(Extracted entries begins)
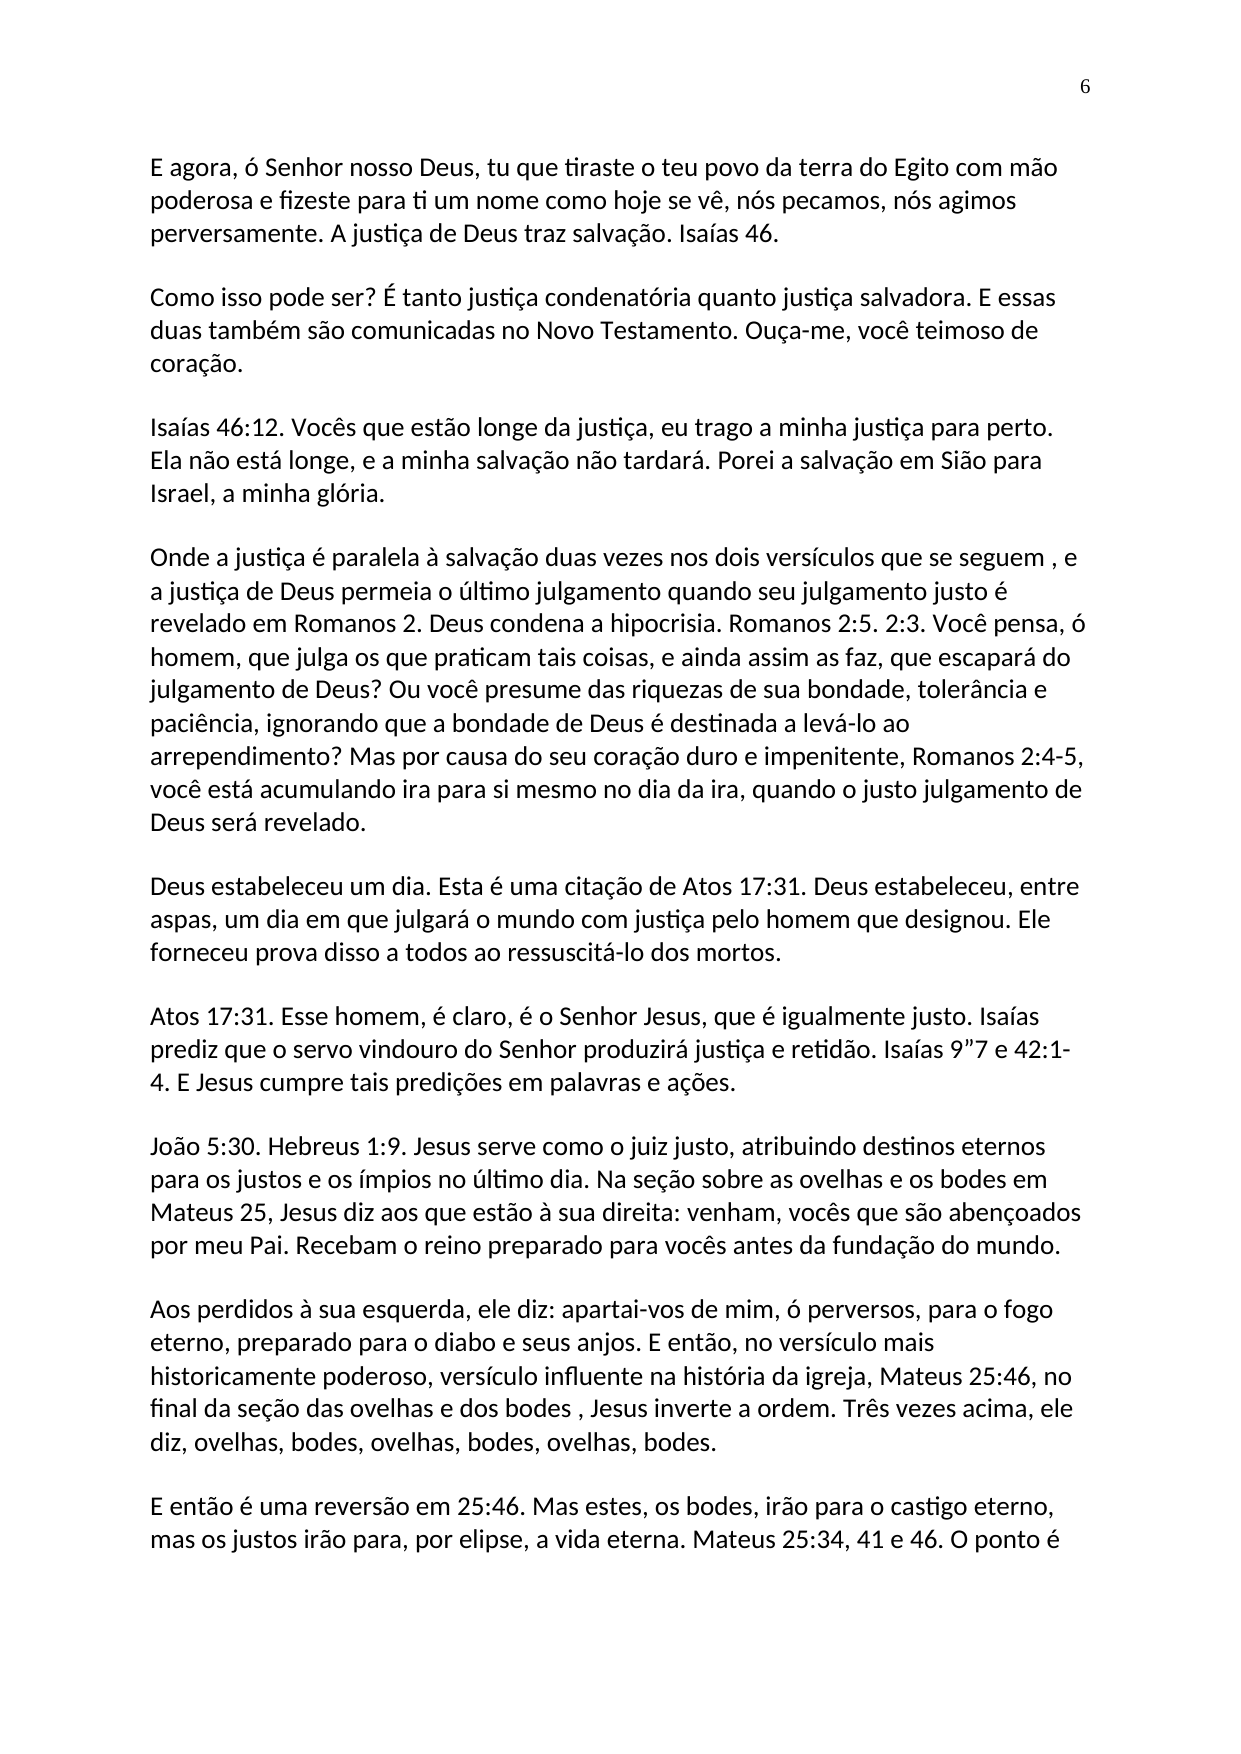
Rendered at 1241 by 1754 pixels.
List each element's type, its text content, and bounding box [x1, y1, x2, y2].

text Como isso pode ser? É tanto justiça condenatória quanto justiça salvadora. E essas duas também são comunicadas no Novo Testamento. Ouça-me, você teimoso de coração. [150, 280, 1090, 379]
text Deus estabeleceu um dia. Esta é uma citação de Atos 17:31. Deus estabeleceu, entre aspas, um dia em que julgará o mundo com justiça pelo homem que designou. Ele forneceu prova disso a todos ao ressuscitá-lo dos mortos. [150, 869, 1090, 968]
text E agora, ó Senhor nosso Deus, tu que tiraste o teu povo da terra do Egito com mão poderosa e fizeste para ti um nome como hoje se vê, nós pecamos, nós agimos perversamente. A justiça de Deus traz salvação. Isaías 46. [150, 150, 1090, 249]
text Atos 17:31. Esse homem, é claro, é o Senhor Jesus, que é igualmente justo. Isaías prediz que o servo vindouro do Senhor produzirá justiça e retidão. Isaías 9”7 e 42:1-4. E Jesus cumpre tais predições em palavras e ações. [150, 999, 1090, 1098]
text Aos perdidos à sua esquerda, ele diz: apartai-vos de mim, ó perversos, para o fogo eterno, preparado para o diabo e seus anjos. E então, no versículo mais historicamente poderoso, versículo influente na história da igreja, Mateus 25:46, no final da seção das ovelhas e dos bodes , Jesus inverte a ordem. Três vezes acima, ele diz, ovelhas, bodes, ovelhas, bodes, ovelhas, bodes. [150, 1293, 1090, 1458]
text Onde a justiça é paralela à salvação duas vezes nos dois versículos que se seguem , e a justiça de Deus permeia o último julgamento quando seu julgamento justo é revelado em Romanos 2. Deus condena a hipocrisia. Romanos 2:5. 2:3. Você pensa, ó homem, que julga os que praticam tais coisas, e ainda assim as faz, que escapará do julgamento de Deus? Ou você presume das riquezas de sua bondade, tolerância e paciência, ignorando que a bondade de Deus é destinada a levá-lo ao arrependimento? Mas por causa do seu coração duro e impenitente, Romanos 2:4-5, você está acumulando ira para si mesmo no dia da ira, quando o justo julgamento de Deus será revelado. [150, 541, 1090, 838]
text João 5:30. Hebreus 1:9. Jesus serve como o juiz justo, atribuindo destinos eternos para os justos e os ímpios no último dia. Na seção sobre as ovelhas e os bodes em Mateus 25, Jesus diz aos que estão à sua direita: venham, vocês que são abençoados por meu Pai. Recebam o reino preparado para vocês antes da fundação do mundo. [150, 1129, 1090, 1261]
text Isaías 46:12. Vocês que estão longe da justiça, eu trago a minha justiça para perto. Ela não está longe, e a minha salvação não tardará. Porei a salvação em Sião para Israel, a minha glória. [150, 410, 1090, 509]
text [150, 1489, 1090, 1555]
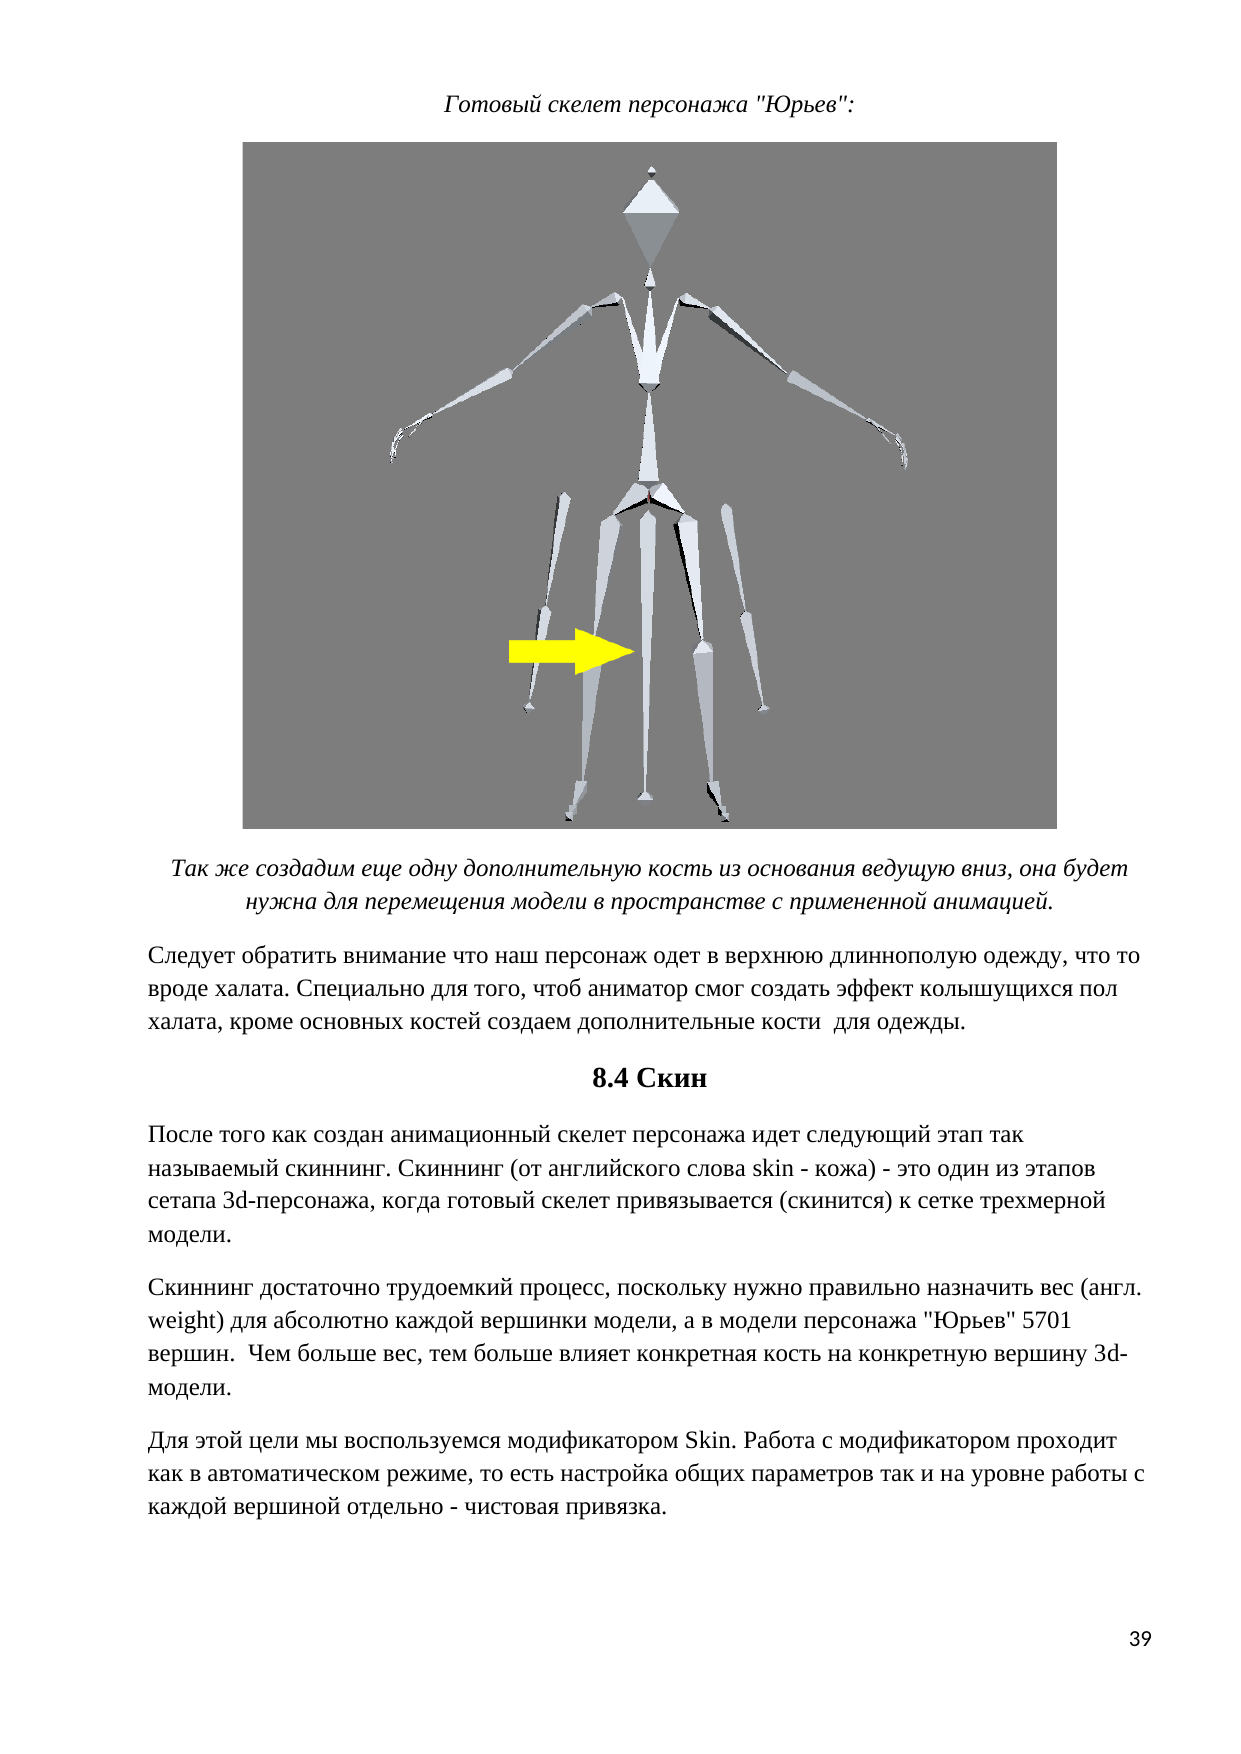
(Extracted entries ends)
Task directions: Without the pictures, write out every line above exactly as it appears.

Exercise response:
Rendered at 1241 by 1754 pixels.
List each element's type, its text content, and bounding box [x1, y1, x2, y2].

text Como isso pode ser? É tanto justiça condenatória quanto justiça salvadora. E essas duas também são comunicadas no Novo Testamento. Ouça-me, você teimoso de coração. [150, 280, 1090, 379]
text Deus estabeleceu um dia. Esta é uma citação de Atos 17:31. Deus estabeleceu, entre aspas, um dia em que julgará o mundo com justiça pelo homem que designou. Ele forneceu prova disso a todos ao ressuscitá-lo dos mortos. [150, 869, 1090, 968]
text E agora, ó Senhor nosso Deus, tu que tiraste o teu povo da terra do Egito com mão poderosa e fizeste para ti um nome como hoje se vê, nós pecamos, nós agimos perversamente. A justiça de Deus traz salvação. Isaías 46. [150, 150, 1090, 249]
text Atos 17:31. Esse homem, é claro, é o Senhor Jesus, que é igualmente justo. Isaías prediz que o servo vindouro do Senhor produzirá justiça e retidão. Isaías 9”7 e 42:1-4. E Jesus cumpre tais predições em palavras e ações. [150, 999, 1090, 1098]
text Aos perdidos à sua esquerda, ele diz: apartai-vos de mim, ó perversos, para o fogo eterno, preparado para o diabo e seus anjos. E então, no versículo mais historicamente poderoso, versículo influente na história da igreja, Mateus 25:46, no final da seção das ovelhas e dos bodes , Jesus inverte a ordem. Três vezes acima, ele diz, ovelhas, bodes, ovelhas, bodes, ovelhas, bodes. [150, 1293, 1090, 1458]
text Onde a justiça é paralela à salvação duas vezes nos dois versículos que se seguem , e a justiça de Deus permeia o último julgamento quando seu julgamento justo é revelado em Romanos 2. Deus condena a hipocrisia. Romanos 2:5. 2:3. Você pensa, ó homem, que julga os que praticam tais coisas, e ainda assim as faz, que escapará do julgamento de Deus? Ou você presume das riquezas de sua bondade, tolerância e paciência, ignorando que a bondade de Deus é destinada a levá-lo ao arrependimento? Mas por causa do seu coração duro e impenitente, Romanos 2:4-5, você está acumulando ira para si mesmo no dia da ira, quando o justo julgamento de Deus será revelado. [150, 541, 1090, 838]
text João 5:30. Hebreus 1:9. Jesus serve como o juiz justo, atribuindo destinos eternos para os justos e os ímpios no último dia. Na seção sobre as ovelhas e os bodes em Mateus 25, Jesus diz aos que estão à sua direita: venham, vocês que são abençoados por meu Pai. Recebam o reino preparado para vocês antes da fundação do mundo. [150, 1129, 1090, 1261]
text Isaías 46:12. Vocês que estão longe da justiça, eu trago a minha justiça para perto. Ela não está longe, e a minha salvação não tardará. Porei a salvação em Sião para Israel, a minha glória. [150, 410, 1090, 509]
text [150, 1489, 1090, 1555]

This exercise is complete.